"In 1958, Edward R. Murrow stated, "Our history will be what we make it. And if there are any historians about fifty or a hundred years from now, and there should be preserved the kinescopes for one week of all three networks, they will there find recorded in black and white, or color, evidence of decadence, escapism and insulation from the realities of the world in which we live."
Next year, Mr. Murrow's speech will "celebrate" its 50th anniversay...
The citizens in our free countries (I'm Canadian) are in such desperate-desperate need for Edward R Murrows. Not just on television, or in national printed media --but even at the smallest of local levels.
Yes, Washington and Ottawa affairs are important. But the day-to-dayness that most affects people's lives play themselves out at the local, municipal level.
I reached the sad and unavoidable conclusion that some of our "city halls" are dominated and run by a Corporate Repressive Evil Empire Power Structure.
I despair that I'm just not smart enough, tenacious enough, courageous enough to right the problem. I realize it isn't me whose most affected since I'm part of the comfortable class.
I despair though at the statistics of "The Others"
"Harvest of Shame" aired just after Thanksgiving 1960. The Dec. 5, 1960.
It was a documentary on the grinding poverty of migrant workers in Florida.

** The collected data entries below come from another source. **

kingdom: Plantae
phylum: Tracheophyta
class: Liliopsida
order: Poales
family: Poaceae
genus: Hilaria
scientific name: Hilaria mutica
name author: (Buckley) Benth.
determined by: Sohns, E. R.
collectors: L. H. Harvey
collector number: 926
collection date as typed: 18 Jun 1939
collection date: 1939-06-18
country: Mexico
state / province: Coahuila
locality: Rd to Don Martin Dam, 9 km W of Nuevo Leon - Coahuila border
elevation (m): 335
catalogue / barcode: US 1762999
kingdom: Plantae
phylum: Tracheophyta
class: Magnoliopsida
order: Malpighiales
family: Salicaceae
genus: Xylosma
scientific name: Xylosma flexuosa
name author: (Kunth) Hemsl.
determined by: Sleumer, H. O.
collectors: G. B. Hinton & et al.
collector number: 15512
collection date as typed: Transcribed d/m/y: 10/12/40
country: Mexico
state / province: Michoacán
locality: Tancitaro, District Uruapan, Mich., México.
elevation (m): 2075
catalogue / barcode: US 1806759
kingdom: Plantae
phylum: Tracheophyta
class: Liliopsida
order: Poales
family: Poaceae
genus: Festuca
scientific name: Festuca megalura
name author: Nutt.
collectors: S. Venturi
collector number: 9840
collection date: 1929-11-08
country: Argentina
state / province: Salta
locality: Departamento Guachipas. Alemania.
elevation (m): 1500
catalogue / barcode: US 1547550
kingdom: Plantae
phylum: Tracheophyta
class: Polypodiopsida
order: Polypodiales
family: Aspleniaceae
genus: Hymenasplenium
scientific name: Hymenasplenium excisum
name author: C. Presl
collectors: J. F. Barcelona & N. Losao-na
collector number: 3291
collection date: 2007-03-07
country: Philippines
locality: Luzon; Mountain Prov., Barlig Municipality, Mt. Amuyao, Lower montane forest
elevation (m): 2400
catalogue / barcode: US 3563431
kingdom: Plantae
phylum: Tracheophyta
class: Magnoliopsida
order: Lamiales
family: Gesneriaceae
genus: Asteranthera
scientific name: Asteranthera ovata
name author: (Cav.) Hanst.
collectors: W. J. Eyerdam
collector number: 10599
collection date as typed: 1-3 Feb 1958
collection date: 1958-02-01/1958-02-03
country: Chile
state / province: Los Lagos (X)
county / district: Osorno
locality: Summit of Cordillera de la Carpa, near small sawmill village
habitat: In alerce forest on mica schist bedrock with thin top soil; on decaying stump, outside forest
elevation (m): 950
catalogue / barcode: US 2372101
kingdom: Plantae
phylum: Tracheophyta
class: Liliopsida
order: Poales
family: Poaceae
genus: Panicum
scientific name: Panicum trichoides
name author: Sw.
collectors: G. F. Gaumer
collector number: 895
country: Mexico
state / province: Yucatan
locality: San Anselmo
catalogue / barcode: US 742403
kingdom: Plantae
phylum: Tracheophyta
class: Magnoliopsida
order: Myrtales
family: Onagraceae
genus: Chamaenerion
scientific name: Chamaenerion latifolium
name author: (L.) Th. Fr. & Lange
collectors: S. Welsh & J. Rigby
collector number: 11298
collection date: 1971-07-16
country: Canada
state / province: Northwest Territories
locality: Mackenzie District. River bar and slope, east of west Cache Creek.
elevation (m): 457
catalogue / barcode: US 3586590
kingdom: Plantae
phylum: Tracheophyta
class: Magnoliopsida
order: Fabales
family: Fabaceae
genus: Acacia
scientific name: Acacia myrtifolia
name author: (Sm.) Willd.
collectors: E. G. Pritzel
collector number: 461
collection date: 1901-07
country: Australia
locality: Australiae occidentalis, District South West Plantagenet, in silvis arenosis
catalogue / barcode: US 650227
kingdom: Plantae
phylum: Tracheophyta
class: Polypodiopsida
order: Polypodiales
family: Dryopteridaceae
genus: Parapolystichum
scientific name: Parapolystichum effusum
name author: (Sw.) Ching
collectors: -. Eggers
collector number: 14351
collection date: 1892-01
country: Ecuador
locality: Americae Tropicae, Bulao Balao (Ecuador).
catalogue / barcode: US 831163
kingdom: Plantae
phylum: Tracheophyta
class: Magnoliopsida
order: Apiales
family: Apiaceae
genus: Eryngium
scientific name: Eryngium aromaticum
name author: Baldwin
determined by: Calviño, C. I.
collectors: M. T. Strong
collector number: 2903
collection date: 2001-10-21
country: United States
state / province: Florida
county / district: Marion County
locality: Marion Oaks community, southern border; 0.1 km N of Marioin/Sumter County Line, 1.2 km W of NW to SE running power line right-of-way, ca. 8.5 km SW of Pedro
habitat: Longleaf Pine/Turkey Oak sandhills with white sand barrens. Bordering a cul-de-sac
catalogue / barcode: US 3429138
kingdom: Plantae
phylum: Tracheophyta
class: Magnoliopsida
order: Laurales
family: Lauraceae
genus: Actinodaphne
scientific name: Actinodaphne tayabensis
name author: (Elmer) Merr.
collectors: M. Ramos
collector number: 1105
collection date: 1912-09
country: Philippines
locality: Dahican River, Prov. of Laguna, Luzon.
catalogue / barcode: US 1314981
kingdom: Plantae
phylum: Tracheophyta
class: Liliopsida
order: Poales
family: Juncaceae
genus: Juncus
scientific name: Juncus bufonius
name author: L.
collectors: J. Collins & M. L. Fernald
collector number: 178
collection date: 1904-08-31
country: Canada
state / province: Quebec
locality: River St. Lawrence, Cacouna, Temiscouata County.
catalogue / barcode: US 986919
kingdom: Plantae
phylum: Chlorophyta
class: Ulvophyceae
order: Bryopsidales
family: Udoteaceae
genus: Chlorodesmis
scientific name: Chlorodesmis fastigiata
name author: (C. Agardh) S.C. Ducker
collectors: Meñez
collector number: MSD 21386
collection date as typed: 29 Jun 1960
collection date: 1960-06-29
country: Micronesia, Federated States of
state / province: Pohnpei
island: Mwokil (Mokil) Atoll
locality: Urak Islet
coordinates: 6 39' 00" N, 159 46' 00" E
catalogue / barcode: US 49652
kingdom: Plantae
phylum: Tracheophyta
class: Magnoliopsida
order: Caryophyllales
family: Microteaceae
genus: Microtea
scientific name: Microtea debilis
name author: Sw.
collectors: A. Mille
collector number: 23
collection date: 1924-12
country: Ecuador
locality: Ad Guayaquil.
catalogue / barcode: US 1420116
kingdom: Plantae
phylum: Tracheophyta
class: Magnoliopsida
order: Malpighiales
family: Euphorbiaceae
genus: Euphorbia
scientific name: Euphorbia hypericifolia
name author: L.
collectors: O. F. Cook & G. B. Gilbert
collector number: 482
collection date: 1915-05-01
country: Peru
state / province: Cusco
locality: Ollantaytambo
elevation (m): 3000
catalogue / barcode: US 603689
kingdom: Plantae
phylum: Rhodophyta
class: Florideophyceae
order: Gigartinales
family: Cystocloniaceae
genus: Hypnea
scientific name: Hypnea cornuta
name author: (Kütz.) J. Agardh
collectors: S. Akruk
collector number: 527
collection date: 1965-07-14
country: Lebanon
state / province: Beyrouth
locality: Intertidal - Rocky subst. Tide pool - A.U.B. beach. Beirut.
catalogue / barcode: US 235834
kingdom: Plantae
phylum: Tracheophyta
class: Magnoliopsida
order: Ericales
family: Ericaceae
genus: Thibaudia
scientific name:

Edward R Murrow made these closing remarks:
"The migrants have no lobby. Only an enlightened, aroused and perhaps angered public opinion can do anything about the migrants. The people you have seen have the strength to harvest your fruit and vegetables. They do not have the strength to influence legislation. Maybe we do. Good night, and good luck."
It isn't just migrants who have no lobby. Our working minimum-wage poor neighbours living right here in our own municipalities "do not have the strength to influence legislation." Or do not speak sufficient English.
To quote Edward R. Murrow: "We must not confuse dissent with disloyalty." Which pretty much sums up the difference between people who believe in free speech and fascists. "We cannot defend freedom abroad when we are making it weaker at home". Going to other countries to defend freedom and American values as we are crushing those values at home for the American people. That is what this debate in the early and mid 1950s was about.
Ed Murrow and his nightly newscast See it Now and their investigation into Senator Joe McCarthy's committee hearings about supposed Communists inside of the U.S. Government put CBS News on the map as far as TV in this country. And probably led to the CBS Evening News with Walter Cronkite that eventually became a half-hour show. Because Murrow and See it Now took down a movement that was trying to destroy free speech and assembly for the rest of the country. Which is what Joe McCarthy and his supporters were about.